- **Extracto seleccionado**:
────────

Las supuestas ideologías, muchas veces, solo sirven de excusa para la venganza, los celos, la envidia, el rencor; en definitiva, para el odio. Y el odio, como todos sabemos, prohíbe los milagros.

De todo esto nos habla, con un lenguaje certero, claro y contundente, Alexis Ravelo en su novela Los milagros prohibidos, publicada por la editorial Siruela este mismo año.

Dividida en seis partes, encabezada cada una de ellas por el testimonio directo de alguien que recuerda —no importa ahora de qué bando— esos días conocidos como la Semana Roja de La Palma y los días que le sucedieron, la novela cuenta la historia de un triángulo amoroso que origina una tragedia, no por anunciada menos sobrecogedora.

«en esta guerra no hay vencedores ni vencidos, sino víctimas y verdugos»

La pericia de este escritor nos hace penetrar en cada una de las diferentes historias que se entrelazan alrededor de la principal, muchas de las cuales son imposibles de leer sin sentir una suerte de escalofrío pero que, lejos de disminuir, aumentan nuestro interés por seguir leyéndola.

Sus protagonistas principales, cuyas trayectorias vitales vamos conociendo a medida que avanzamos en la lectura de Los milagros prohibidos, nos presentan las dos caras de una moneda: la de la guerra. Una guerra real y otra particular, tal vez, la más terrible.

────────

- **Material recopilado**:
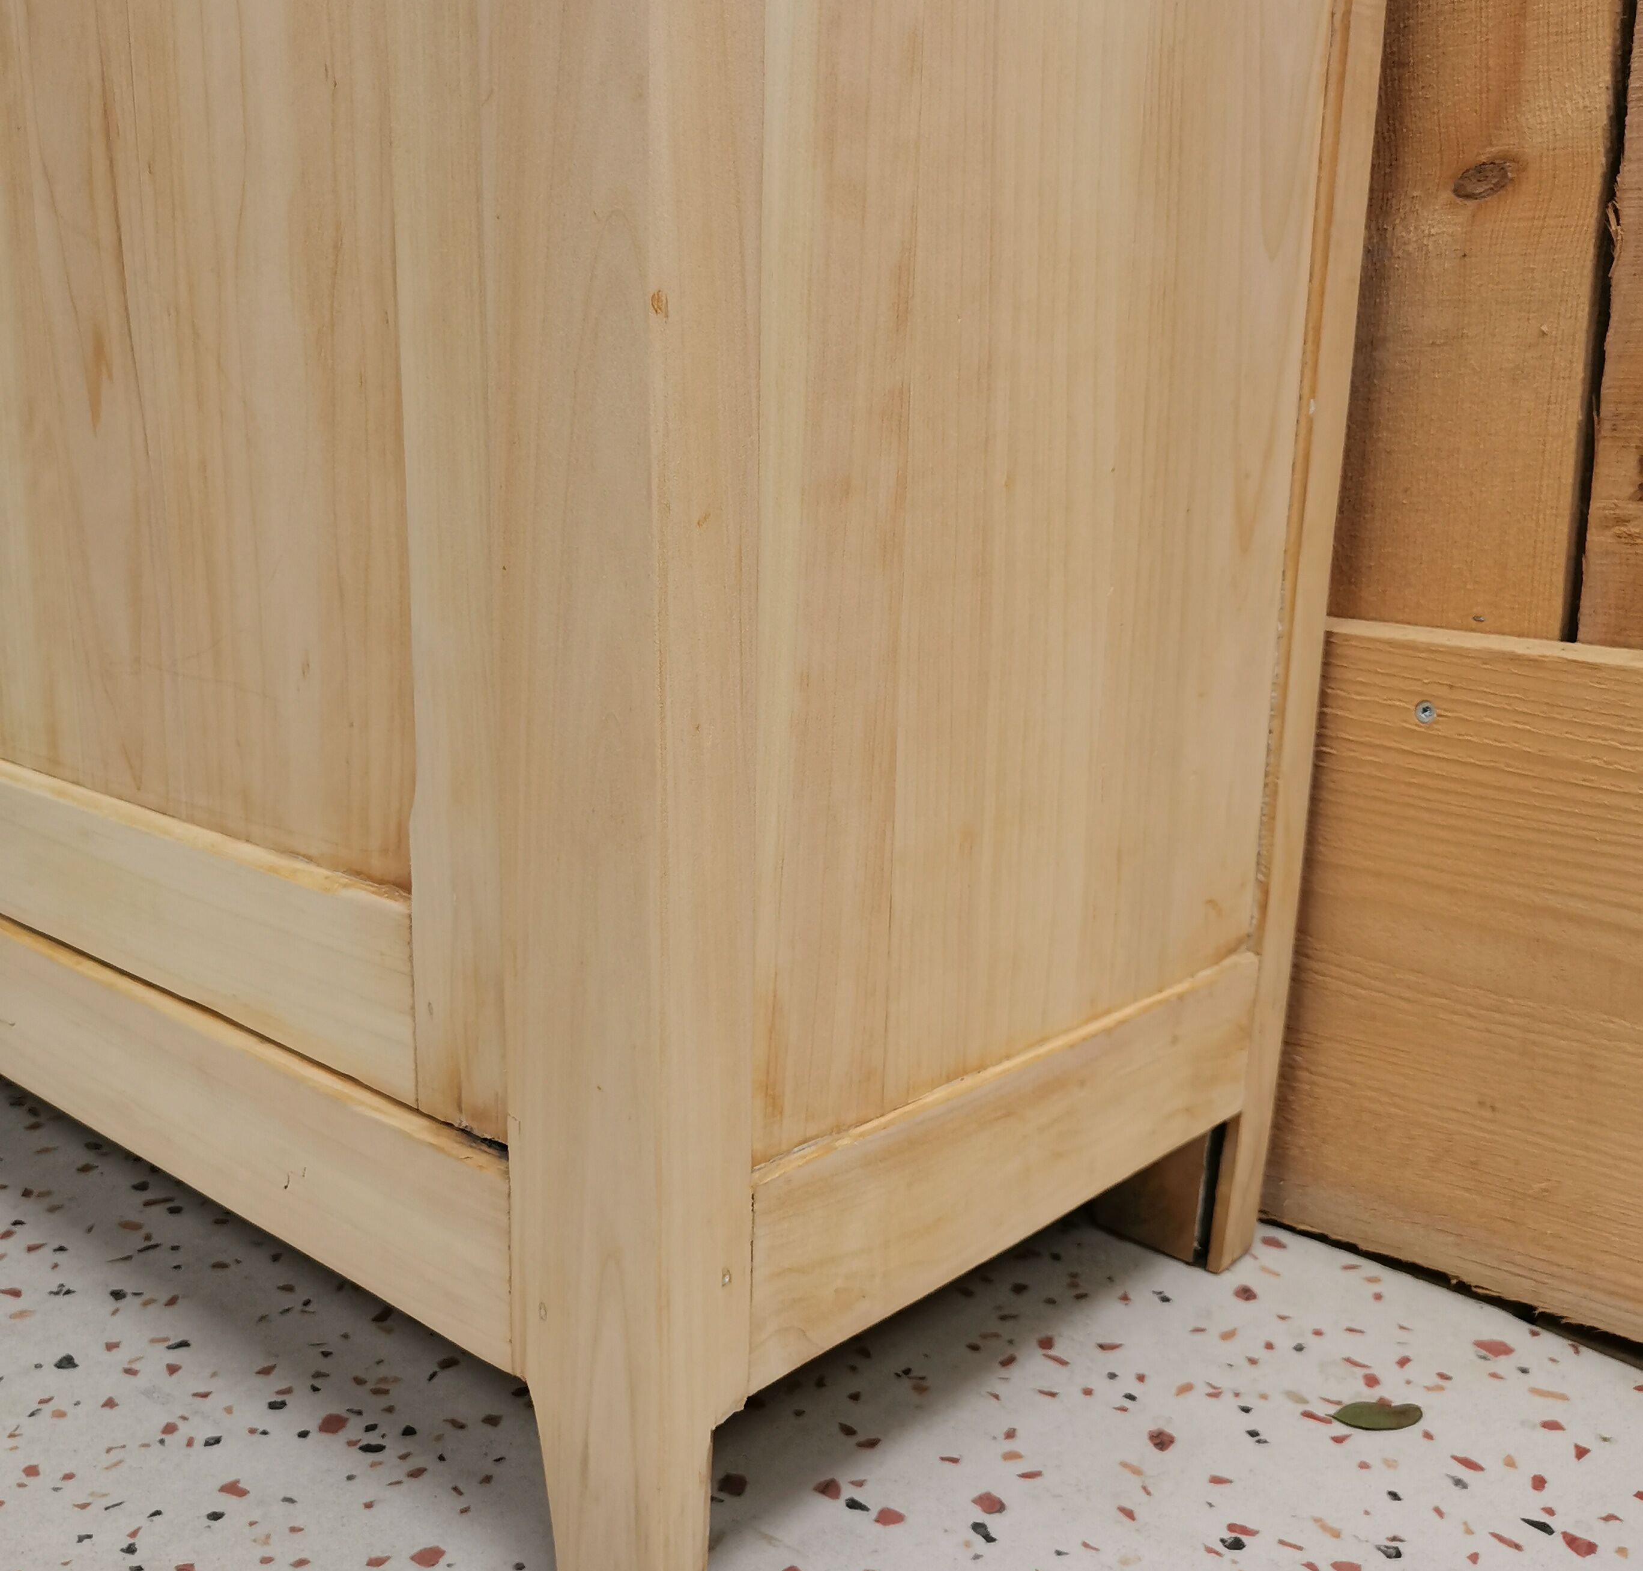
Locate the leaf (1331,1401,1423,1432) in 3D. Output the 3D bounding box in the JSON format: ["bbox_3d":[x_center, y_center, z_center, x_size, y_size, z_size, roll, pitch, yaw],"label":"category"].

────────

- **Tarea a realizar**:
Transcribe sin ningún cambio todo lo que va en el extracto seleccionado desde "La pericia de" hasta "la más terrible.". Para este ejercicio no hace falta consultar las líneas.

- **Resultado del ejercicio**:
La pericia de este escritor nos hace penetrar en cada una de las diferentes historias que se entrelazan alrededor de la principal, muchas de las cuales son imposibles de leer sin sentir una suerte de escalofrío pero que, lejos de disminuir, aumentan nuestro interés por seguir leyéndola.

Sus protagonistas principales, cuyas trayectorias vitales vamos conociendo a medida que avanzamos en la lectura de Los milagros prohibidos, nos presentan las dos caras de una moneda: la de la guerra. Una guerra real y otra particular, tal vez, la más terrible.